THE RECORDS
┌──
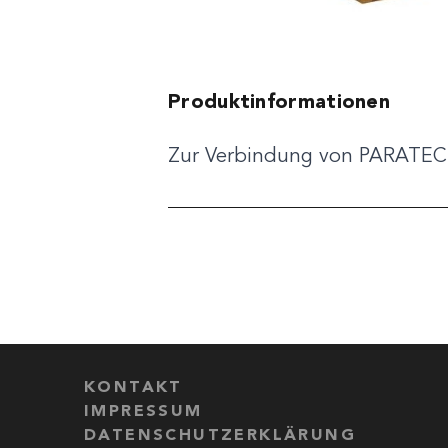
Produktinformationen
Zur Verbindung von PARATECH 
KONTAKT
IMPRESSUM
DATENSCHUTZERKLÄRUNG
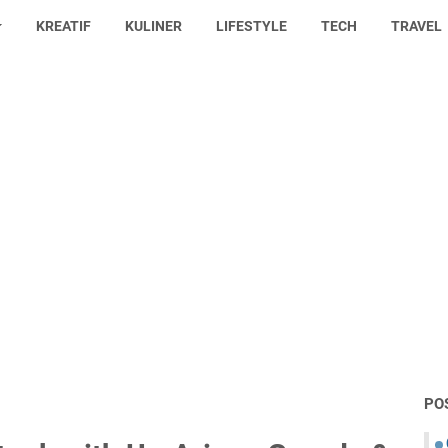
KREATIF
KULINER
LIFESTYLE
TECH
TRAVEL
PO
└──
WORK INSTRUCTION
Reproduce every line of text from the material above without any changes, and leave out the pictures.

ANSWER BELOW
Produktinformationen
Zur Verbindung von PARATECH 
KONTAKT
IMPRESSUM
DATENSCHUTZERKLÄRUNG
KREATIF
KULINER
LIFESTYLE
TECH
TRAVEL
PO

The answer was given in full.